* **Exercise**: Copy every one of the lines below character for character, keeping each line break where it falls.

────────────────────────────────────────

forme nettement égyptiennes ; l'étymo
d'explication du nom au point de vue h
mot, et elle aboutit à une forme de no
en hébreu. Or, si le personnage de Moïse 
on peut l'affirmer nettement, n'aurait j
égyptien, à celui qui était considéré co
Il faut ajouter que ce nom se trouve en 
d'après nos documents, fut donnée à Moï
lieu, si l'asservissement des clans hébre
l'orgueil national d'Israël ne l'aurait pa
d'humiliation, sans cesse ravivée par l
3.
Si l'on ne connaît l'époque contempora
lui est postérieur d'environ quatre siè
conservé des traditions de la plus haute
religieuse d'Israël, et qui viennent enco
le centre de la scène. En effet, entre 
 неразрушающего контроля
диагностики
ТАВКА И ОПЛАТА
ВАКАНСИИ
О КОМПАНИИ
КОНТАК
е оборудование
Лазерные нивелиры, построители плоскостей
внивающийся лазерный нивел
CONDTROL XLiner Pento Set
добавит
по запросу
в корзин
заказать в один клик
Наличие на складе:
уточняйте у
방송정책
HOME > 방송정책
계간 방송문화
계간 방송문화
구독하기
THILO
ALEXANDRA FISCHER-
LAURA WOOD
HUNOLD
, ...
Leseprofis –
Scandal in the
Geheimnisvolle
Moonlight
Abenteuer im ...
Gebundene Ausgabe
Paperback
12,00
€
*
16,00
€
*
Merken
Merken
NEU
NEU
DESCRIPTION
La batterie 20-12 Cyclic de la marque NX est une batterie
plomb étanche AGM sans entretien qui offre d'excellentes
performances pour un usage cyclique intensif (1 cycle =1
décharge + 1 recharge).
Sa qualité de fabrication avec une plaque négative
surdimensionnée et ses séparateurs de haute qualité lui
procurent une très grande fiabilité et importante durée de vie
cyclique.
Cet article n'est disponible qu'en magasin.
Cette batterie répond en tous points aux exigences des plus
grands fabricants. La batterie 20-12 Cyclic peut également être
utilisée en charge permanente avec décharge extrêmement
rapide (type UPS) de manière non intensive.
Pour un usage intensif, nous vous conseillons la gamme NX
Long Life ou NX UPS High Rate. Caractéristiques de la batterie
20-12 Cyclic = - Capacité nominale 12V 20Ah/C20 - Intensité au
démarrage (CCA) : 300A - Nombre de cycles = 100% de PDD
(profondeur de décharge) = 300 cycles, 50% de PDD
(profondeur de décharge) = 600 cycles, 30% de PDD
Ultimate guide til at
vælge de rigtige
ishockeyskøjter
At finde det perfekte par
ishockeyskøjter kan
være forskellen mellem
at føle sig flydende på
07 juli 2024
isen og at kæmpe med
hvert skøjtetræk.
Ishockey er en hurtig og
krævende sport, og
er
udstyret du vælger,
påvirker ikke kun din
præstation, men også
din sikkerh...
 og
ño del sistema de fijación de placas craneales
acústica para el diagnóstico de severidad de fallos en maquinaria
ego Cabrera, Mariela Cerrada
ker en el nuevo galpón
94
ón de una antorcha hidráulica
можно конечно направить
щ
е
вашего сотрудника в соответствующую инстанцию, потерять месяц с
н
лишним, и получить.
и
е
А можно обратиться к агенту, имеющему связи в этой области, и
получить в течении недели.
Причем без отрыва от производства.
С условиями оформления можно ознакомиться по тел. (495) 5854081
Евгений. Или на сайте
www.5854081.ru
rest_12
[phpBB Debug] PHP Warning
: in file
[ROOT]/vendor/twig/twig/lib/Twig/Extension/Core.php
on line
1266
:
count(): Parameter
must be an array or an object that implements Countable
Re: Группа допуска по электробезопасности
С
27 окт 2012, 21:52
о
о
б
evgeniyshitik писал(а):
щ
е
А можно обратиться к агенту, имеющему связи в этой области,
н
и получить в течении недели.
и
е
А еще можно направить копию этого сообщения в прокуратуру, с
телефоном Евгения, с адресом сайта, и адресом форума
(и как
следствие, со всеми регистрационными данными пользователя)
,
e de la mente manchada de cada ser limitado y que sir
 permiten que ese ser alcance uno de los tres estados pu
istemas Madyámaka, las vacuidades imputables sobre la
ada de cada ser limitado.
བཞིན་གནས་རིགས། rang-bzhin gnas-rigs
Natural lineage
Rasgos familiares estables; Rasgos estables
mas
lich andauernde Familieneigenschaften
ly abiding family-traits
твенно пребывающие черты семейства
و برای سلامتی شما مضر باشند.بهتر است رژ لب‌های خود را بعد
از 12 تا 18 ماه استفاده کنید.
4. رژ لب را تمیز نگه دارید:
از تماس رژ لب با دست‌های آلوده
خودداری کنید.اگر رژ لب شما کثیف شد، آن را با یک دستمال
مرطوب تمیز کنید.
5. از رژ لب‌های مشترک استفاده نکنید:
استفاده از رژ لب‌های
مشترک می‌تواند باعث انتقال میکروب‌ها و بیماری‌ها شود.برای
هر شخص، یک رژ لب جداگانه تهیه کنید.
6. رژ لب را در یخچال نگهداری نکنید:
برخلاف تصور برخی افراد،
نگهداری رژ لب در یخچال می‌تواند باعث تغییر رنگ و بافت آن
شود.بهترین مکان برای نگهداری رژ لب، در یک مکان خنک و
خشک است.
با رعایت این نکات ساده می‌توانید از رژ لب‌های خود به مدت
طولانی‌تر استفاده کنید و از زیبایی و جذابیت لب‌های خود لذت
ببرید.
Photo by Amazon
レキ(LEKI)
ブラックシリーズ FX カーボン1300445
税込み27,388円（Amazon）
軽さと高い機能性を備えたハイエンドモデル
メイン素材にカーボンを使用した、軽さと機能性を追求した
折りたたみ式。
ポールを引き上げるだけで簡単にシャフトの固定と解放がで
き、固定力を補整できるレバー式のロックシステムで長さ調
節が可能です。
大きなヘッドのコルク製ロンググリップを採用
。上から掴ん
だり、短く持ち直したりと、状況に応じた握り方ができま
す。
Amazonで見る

────────────────────────────────────────

* **Response**:
forme nettement égyptiennes ; l'étymo
d'explication du nom au point de vue h
mot, et elle aboutit à une forme de no
en hébreu. Or, si le personnage de Moïse 
on peut l'affirmer nettement, n'aurait j
égyptien, à celui qui était considéré co
Il faut ajouter que ce nom se trouve en 
d'après nos documents, fut donnée à Moï
lieu, si l'asservissement des clans hébre
l'orgueil national d'Israël ne l'aurait pa
d'humiliation, sans cesse ravivée par l
3.
Si l'on ne connaît l'époque contempora
lui est postérieur d'environ quatre siè
conservé des traditions de la plus haute
religieuse d'Israël, et qui viennent enco
le centre de la scène. En effet, entre 
 неразрушающего контроля
диагностики
ТАВКА И ОПЛАТА
ВАКАНСИИ
О КОМПАНИИ
КОНТАК
е оборудование
Лазерные нивелиры, построители плоскостей
внивающийся лазерный нивел
CONDTROL XLiner Pento Set
добавит
по запросу
в корзин
заказать в один клик
Наличие на складе:
уточняйте у
방송정책
HOME > 방송정책
계간 방송문화
계간 방송문화
구독하기
THILO
ALEXANDRA FISCHER-
LAURA WOOD
HUNOLD
, ...
Leseprofis –
Scandal in the
Geheimnisvolle
Moonlight
Abenteuer im ...
Gebundene Ausgabe
Paperback
12,00
€
*
16,00
€
*
Merken
Merken
NEU
NEU
DESCRIPTION
La batterie 20-12 Cyclic de la marque NX est une batterie
plomb étanche AGM sans entretien qui offre d'excellentes
performances pour un usage cyclique intensif (1 cycle =1
décharge + 1 recharge).
Sa qualité de fabrication avec une plaque négative
surdimensionnée et ses séparateurs de haute qualité lui
procurent une très grande fiabilité et importante durée de vie
cyclique.
Cet article n'est disponible qu'en magasin.
Cette batterie répond en tous points aux exigences des plus
grands fabricants. La batterie 20-12 Cyclic peut également être
utilisée en charge permanente avec décharge extrêmement
rapide (type UPS) de manière non intensive.
Pour un usage intensif, nous vous conseillons la gamme NX
Long Life ou NX UPS High Rate. Caractéristiques de la batterie
20-12 Cyclic = - Capacité nominale 12V 20Ah/C20 - Intensité au
démarrage (CCA) : 300A - Nombre de cycles = 100% de PDD
(profondeur de décharge) = 300 cycles, 50% de PDD
(profondeur de décharge) = 600 cycles, 30% de PDD
Ultimate guide til at
vælge de rigtige
ishockeyskøjter
At finde det perfekte par
ishockeyskøjter kan
være forskellen mellem
at føle sig flydende på
07 juli 2024
isen og at kæmpe med
hvert skøjtetræk.
Ishockey er en hurtig og
krævende sport, og
er
udstyret du vælger,
påvirker ikke kun din
præstation, men også
din sikkerh...
 og
ño del sistema de fijación de placas craneales
acústica para el diagnóstico de severidad de fallos en maquinaria
ego Cabrera, Mariela Cerrada
ker en el nuevo galpón
94
ón de una antorcha hidráulica
можно конечно направить
щ
е
вашего сотрудника в соответствующую инстанцию, потерять месяц с
н
лишним, и получить.
и
е
А можно обратиться к агенту, имеющему связи в этой области, и
получить в течении недели.
Причем без отрыва от производства.
С условиями оформления можно ознакомиться по тел. (495) 5854081
Евгений. Или на сайте
www.5854081.ru
rest_12
[phpBB Debug] PHP Warning
: in file
[ROOT]/vendor/twig/twig/lib/Twig/Extension/Core.php
on line
1266
:
count(): Parameter
must be an array or an object that implements Countable
Re: Группа допуска по электробезопасности
С
27 окт 2012, 21:52
о
о
б
evgeniyshitik писал(а):
щ
е
А можно обратиться к агенту, имеющему связи в этой области,
н
и получить в течении недели.
и
е
А еще можно направить копию этого сообщения в прокуратуру, с
телефоном Евгения, с адресом сайта, и адресом форума
(и как
следствие, со всеми регистрационными данными пользователя)
,
e de la mente manchada de cada ser limitado y que sir
 permiten que ese ser alcance uno de los tres estados pu
istemas Madyámaka, las vacuidades imputables sobre la
ada de cada ser limitado.
བཞིན་གནས་རིགས། rang-bzhin gnas-rigs
Natural lineage
Rasgos familiares estables; Rasgos estables
mas
lich andauernde Familieneigenschaften
ly abiding family-traits
твенно пребывающие черты семейства
و برای سلامتی شما مضر باشند.بهتر است رژ لب‌های خود را بعد
از 12 تا 18 ماه استفاده کنید.
4. رژ لب را تمیز نگه دارید:
از تماس رژ لب با دست‌های آلوده
خودداری کنید.اگر رژ لب شما کثیف شد، آن را با یک دستمال
مرطوب تمیز کنید.
5. از رژ لب‌های مشترک استفاده نکنید:
استفاده از رژ لب‌های
مشترک می‌تواند باعث انتقال میکروب‌ها و بیماری‌ها شود.برای
هر شخص، یک رژ لب جداگانه تهیه کنید.
6. رژ لب را در یخچال نگهداری نکنید:
برخلاف تصور برخی افراد،
نگهداری رژ لب در یخچال می‌تواند باعث تغییر رنگ و بافت آن
شود.بهترین مکان برای نگهداری رژ لب، در یک مکان خنک و
خشک است.
با رعایت این نکات ساده می‌توانید از رژ لب‌های خود به مدت
طولانی‌تر استفاده کنید و از زیبایی و جذابیت لب‌های خود لذت
ببرید.
Photo by Amazon
レキ(LEKI)
ブラックシリーズ FX カーボン1300445
税込み27,388円（Amazon）
軽さと高い機能性を備えたハイエンドモデル
メイン素材にカーボンを使用した、軽さと機能性を追求した
折りたたみ式。
ポールを引き上げるだけで簡単にシャフトの固定と解放がで
き、固定力を補整できるレバー式のロックシステムで長さ調
節が可能です。
大きなヘッドのコルク製ロンググリップを採用
。上から掴ん
だり、短く持ち直したりと、状況に応じた握り方ができま
す。
Amazonで見る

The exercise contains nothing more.